WT/TPR/S/177/Rev.1 15 mai 2007
(07-1988)
Organe d'examen des politiques commerciales
EXAMEN DES POLITIQUES COMMERCIALES
Rapport du Secrétariat
COMMUNAUTÉS EUROPÉENNES Révision
Le présent rapport, préparé pour le huitième examen de la politique commerciale des Communautés européennes, a été établi par le Secrétariat de l'OMC sous sa propre responsabilité. Ainsi qu'il est prévu dans l'Accord établissant le Mécanisme d'examen des politiques commerciales (Annexe 3 de l'Accord de Marrakech instituant l'Organisation mondiale du commerce), le Secrétariat a demandé aux Communautés européennes des éclaircissements sur leurs politiques et leurs pratiques commerciales.

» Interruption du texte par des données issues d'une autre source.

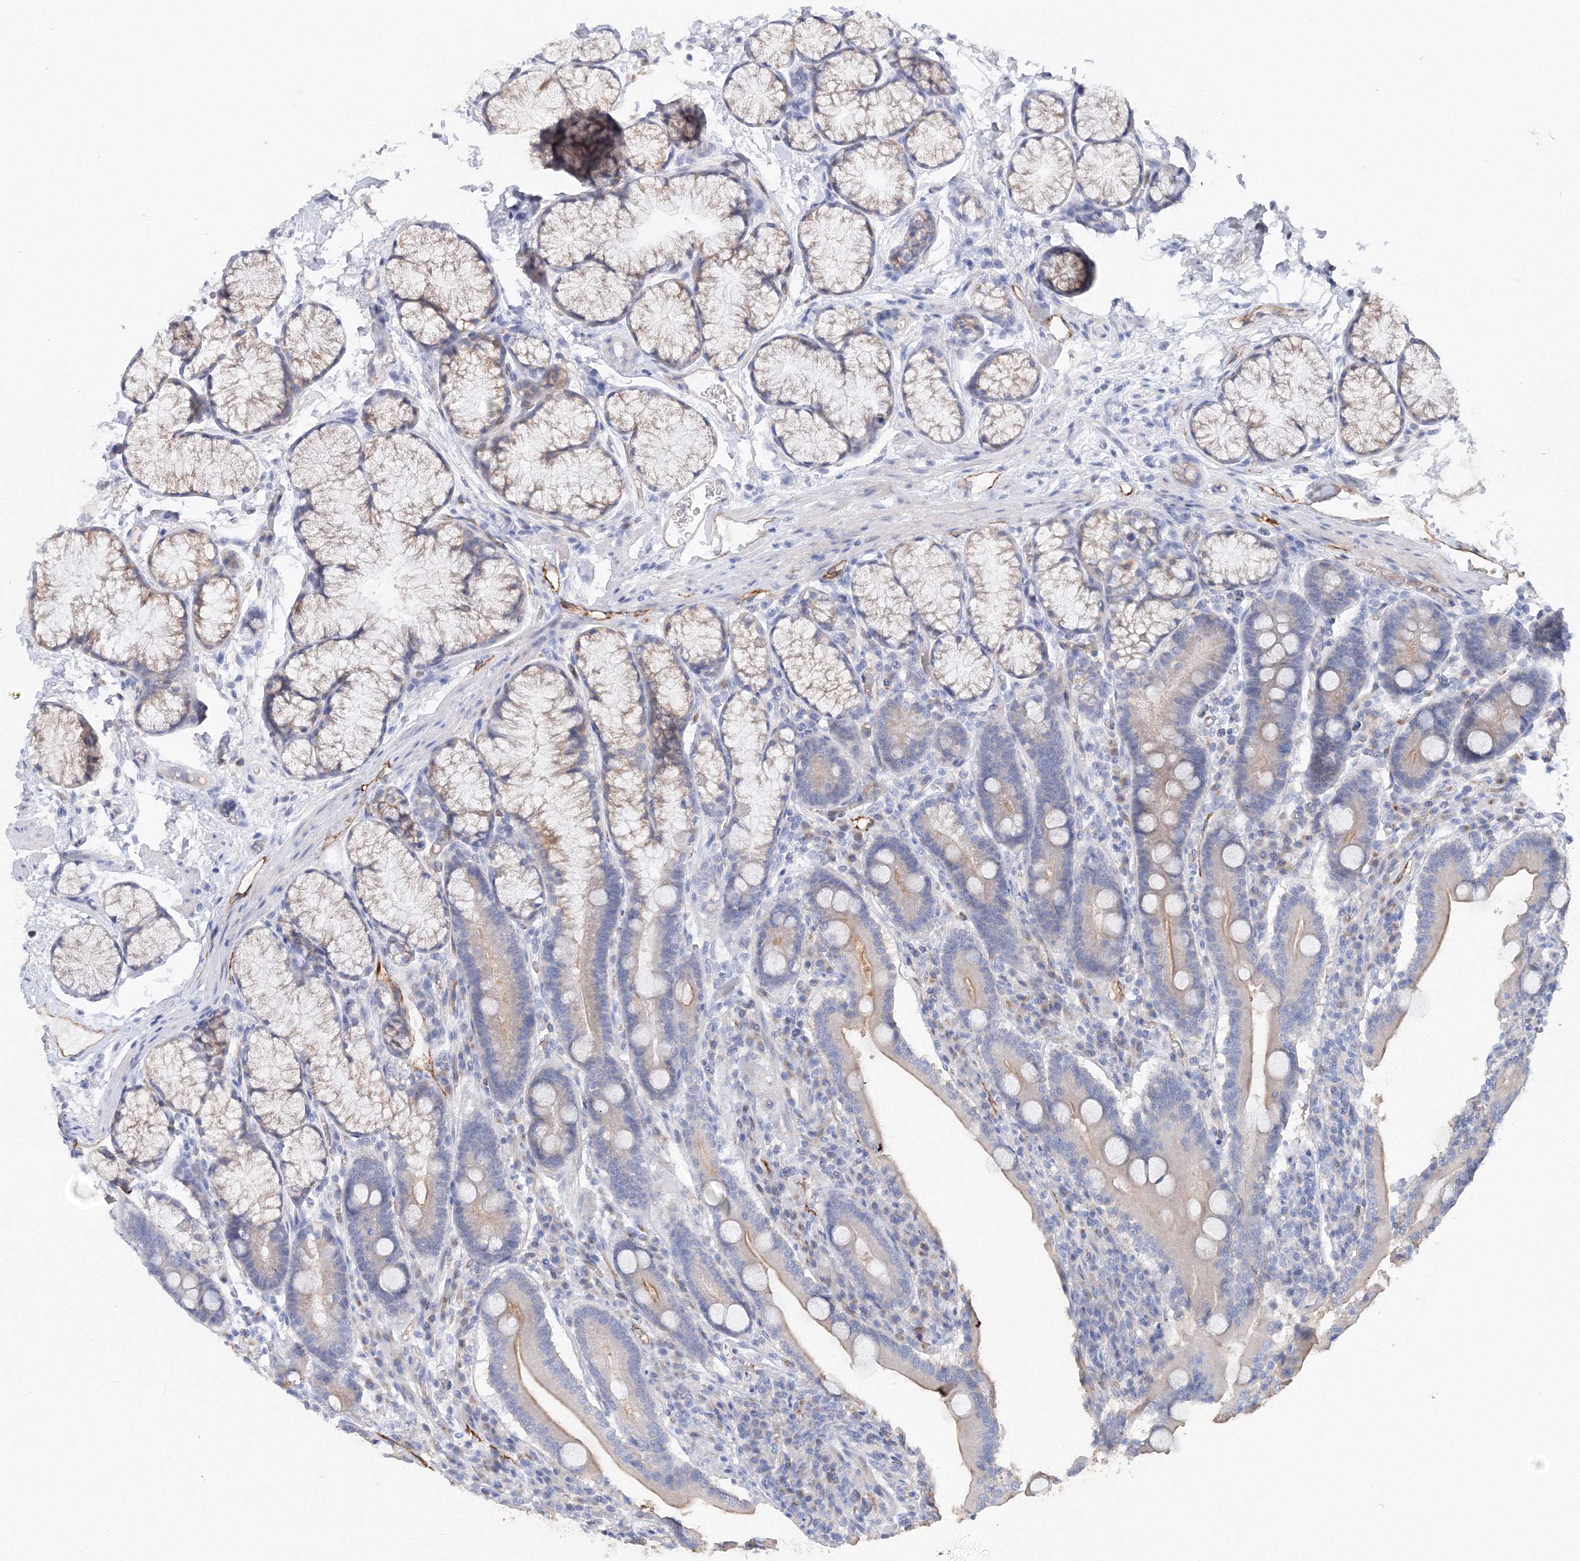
{"staining": {"intensity": "negative", "quantity": "none", "location": "none"}, "tissue": "duodenum", "cell_type": "Glandular cells", "image_type": "normal", "snomed": [{"axis": "morphology", "description": "Normal tissue, NOS"}, {"axis": "topography", "description": "Duodenum"}], "caption": "IHC photomicrograph of benign human duodenum stained for a protein (brown), which exhibits no expression in glandular cells.", "gene": "TAMM41", "patient": {"sex": "male", "age": 35}}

Les questions d'ordre technique concernant ce rapport peuvent être adressées à M. Ricardo Barba (tél.: 022/739 50 88), M. Arne Klau (tél.: 022/739 57 06) ou M. Jacques Degbelo (tél.: 022/739 55 83).
La déclaration de politique générale présentée par les Communautés européennes est reproduite dans le document WT/TPR/G/177.
Note: Le présent rapport fait l'objet d'une distribution restreinte et ne doit pas être communiqué à la presse avant la fin de la première séance de la réunion de l'Organe d'examen des politiques commerciales portant sur les Communautés européennes.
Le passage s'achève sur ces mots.